> _Directions_: Set down word for word the lines that begin the entries and run through the line containing "Figure 1. Changes". Give nothing further.

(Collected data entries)
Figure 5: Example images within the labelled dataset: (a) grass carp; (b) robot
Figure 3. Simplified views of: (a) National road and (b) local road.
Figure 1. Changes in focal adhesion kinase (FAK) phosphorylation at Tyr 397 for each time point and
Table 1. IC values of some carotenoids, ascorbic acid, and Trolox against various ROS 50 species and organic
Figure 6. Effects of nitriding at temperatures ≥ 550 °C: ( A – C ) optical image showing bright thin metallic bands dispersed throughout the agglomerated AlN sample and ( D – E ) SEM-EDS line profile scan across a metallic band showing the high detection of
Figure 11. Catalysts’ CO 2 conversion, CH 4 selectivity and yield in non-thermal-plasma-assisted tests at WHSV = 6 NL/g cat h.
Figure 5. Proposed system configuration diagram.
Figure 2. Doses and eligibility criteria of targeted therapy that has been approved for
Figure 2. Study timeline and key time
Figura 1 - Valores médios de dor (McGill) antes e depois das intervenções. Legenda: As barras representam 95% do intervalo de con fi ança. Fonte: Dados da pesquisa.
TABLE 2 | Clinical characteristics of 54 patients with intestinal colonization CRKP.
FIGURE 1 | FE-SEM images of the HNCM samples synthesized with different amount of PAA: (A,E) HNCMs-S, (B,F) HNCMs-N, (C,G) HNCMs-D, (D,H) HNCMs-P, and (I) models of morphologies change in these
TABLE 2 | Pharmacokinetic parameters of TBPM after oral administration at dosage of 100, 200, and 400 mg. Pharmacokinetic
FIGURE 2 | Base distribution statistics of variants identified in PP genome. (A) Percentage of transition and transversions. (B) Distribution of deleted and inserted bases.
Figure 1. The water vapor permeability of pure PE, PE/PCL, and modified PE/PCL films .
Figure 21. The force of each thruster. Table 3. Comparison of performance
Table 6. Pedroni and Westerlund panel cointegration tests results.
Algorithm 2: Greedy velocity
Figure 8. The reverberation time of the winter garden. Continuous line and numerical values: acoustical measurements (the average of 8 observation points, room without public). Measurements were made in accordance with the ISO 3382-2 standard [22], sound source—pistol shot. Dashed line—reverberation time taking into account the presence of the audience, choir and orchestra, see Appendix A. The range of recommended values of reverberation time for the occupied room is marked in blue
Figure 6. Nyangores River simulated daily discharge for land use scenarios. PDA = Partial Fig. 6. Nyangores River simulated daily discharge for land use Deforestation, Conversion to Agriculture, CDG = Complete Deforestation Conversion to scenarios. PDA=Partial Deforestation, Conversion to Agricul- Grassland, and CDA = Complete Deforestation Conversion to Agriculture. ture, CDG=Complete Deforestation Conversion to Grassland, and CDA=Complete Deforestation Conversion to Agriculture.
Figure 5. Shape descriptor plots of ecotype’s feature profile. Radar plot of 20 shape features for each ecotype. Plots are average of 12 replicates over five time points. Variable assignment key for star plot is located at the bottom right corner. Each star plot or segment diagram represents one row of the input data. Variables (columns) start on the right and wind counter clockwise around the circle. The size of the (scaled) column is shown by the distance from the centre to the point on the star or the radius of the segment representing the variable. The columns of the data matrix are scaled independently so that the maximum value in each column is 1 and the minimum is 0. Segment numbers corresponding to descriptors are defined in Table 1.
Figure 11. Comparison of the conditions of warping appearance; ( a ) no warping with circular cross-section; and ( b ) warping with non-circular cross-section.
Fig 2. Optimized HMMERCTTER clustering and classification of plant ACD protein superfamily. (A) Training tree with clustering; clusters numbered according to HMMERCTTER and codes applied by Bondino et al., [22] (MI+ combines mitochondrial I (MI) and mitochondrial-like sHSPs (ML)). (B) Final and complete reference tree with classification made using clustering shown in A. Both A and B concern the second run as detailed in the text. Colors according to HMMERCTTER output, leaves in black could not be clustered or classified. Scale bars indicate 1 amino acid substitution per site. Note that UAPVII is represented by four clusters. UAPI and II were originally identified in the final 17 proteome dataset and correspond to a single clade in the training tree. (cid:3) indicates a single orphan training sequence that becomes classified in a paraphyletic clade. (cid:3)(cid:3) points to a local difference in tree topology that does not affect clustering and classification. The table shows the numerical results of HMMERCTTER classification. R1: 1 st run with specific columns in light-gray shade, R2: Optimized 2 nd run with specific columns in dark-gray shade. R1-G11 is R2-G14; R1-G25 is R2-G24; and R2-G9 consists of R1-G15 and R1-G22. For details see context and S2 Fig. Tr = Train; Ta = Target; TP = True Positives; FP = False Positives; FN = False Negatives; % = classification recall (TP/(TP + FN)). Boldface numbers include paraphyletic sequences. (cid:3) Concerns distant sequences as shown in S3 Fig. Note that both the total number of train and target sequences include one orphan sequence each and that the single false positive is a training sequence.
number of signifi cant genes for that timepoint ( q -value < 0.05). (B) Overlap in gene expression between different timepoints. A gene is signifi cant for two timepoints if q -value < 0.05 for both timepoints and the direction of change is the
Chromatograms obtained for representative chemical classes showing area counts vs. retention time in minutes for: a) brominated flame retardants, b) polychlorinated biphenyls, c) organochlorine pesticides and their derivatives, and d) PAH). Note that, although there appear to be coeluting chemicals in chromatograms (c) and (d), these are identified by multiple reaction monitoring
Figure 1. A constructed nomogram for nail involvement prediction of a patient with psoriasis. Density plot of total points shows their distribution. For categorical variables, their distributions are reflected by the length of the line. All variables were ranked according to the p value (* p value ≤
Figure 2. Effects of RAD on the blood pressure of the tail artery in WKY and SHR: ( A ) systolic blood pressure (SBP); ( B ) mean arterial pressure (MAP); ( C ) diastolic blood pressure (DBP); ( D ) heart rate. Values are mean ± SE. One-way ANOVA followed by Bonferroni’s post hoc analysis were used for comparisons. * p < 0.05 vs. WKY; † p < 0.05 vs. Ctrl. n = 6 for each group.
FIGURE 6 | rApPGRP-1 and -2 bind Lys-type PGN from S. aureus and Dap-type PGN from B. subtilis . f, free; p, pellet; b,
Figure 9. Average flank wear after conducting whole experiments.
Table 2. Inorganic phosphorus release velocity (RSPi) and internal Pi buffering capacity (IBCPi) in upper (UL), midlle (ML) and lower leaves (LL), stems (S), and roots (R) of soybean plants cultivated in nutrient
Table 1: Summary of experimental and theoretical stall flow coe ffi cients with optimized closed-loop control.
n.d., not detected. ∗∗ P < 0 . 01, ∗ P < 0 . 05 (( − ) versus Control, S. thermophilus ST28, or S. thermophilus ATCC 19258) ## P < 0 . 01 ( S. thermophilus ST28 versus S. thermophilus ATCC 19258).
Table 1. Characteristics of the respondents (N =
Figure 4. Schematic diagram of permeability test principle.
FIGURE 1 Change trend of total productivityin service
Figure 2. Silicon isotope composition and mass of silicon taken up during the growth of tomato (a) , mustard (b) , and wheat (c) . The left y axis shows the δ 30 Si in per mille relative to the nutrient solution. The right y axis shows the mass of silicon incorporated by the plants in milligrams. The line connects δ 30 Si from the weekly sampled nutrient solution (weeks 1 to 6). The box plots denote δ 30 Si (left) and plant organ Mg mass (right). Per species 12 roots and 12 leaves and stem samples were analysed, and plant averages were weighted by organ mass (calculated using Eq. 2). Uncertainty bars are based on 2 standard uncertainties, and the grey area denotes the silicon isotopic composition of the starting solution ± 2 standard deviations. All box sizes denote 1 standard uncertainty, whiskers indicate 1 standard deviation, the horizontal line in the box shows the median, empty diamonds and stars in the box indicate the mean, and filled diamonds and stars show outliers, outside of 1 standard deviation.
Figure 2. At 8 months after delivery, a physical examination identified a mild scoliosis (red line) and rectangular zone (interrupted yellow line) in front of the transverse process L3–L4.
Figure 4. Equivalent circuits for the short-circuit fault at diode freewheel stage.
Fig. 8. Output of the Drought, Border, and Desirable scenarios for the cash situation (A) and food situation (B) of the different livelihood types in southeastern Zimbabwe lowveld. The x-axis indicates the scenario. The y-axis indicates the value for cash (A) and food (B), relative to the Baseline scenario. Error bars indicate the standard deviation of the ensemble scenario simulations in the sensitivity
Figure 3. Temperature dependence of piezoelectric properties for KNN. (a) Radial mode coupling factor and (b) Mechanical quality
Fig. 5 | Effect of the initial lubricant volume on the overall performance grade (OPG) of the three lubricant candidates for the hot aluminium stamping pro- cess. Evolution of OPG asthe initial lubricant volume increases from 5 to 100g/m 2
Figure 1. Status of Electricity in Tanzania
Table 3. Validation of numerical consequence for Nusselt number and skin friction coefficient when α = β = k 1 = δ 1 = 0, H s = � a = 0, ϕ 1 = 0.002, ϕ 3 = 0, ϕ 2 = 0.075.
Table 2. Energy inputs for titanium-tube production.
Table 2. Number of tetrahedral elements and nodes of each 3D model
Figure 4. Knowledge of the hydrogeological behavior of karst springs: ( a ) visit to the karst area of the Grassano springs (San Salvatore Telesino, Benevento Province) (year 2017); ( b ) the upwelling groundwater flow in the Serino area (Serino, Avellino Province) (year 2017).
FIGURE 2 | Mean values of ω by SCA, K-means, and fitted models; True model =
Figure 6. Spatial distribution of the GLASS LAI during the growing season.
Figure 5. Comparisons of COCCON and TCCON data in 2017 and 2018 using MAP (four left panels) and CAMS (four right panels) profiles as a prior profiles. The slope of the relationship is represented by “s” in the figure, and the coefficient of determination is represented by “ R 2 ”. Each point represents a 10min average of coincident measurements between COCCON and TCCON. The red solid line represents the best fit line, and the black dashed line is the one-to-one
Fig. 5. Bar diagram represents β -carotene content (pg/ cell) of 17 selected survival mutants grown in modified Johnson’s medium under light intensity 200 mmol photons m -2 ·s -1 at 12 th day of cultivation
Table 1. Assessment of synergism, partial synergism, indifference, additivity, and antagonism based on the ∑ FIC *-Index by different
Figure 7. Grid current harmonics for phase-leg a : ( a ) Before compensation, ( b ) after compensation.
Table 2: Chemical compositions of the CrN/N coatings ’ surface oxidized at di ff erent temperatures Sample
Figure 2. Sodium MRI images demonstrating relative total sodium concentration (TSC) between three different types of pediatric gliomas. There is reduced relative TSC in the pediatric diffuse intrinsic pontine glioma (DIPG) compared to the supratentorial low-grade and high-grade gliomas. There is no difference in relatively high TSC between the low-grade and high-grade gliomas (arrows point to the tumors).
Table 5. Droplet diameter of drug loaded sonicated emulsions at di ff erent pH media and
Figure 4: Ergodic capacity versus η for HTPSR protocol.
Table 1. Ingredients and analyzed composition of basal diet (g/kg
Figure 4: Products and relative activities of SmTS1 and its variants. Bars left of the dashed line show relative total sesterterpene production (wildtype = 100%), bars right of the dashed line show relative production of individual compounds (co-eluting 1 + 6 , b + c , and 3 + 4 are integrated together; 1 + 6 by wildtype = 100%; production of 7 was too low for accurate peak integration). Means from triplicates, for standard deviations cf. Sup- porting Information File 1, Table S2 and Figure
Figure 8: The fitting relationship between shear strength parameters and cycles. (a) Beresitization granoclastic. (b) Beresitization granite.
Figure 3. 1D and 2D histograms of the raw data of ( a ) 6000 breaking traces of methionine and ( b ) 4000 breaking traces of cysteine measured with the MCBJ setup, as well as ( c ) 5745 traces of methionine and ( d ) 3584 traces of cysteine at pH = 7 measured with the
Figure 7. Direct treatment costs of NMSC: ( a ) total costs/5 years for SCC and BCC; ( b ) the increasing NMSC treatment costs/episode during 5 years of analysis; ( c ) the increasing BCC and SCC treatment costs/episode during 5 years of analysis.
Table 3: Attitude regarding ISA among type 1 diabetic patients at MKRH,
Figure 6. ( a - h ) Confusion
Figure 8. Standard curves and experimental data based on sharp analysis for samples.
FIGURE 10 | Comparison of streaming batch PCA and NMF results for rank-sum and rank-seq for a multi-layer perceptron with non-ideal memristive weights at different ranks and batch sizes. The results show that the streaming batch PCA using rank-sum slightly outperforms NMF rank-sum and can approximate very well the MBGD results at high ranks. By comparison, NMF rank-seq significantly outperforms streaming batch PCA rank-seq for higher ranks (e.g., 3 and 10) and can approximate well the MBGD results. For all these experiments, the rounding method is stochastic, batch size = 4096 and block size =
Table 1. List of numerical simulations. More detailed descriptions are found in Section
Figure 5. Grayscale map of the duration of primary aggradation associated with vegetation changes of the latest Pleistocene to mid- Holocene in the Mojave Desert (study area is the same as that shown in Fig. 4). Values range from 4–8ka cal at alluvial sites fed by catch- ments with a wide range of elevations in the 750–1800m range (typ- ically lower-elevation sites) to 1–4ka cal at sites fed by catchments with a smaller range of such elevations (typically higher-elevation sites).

> _Exercise answer_:
Figure 5: Example images within the labelled dataset: (a) grass carp; (b) robot
Figure 3. Simplified views of: (a) National road and (b) local road.
Figure 1. Changes in focal adhesion kinase (FAK) phosphorylation at Tyr 397 for each time point and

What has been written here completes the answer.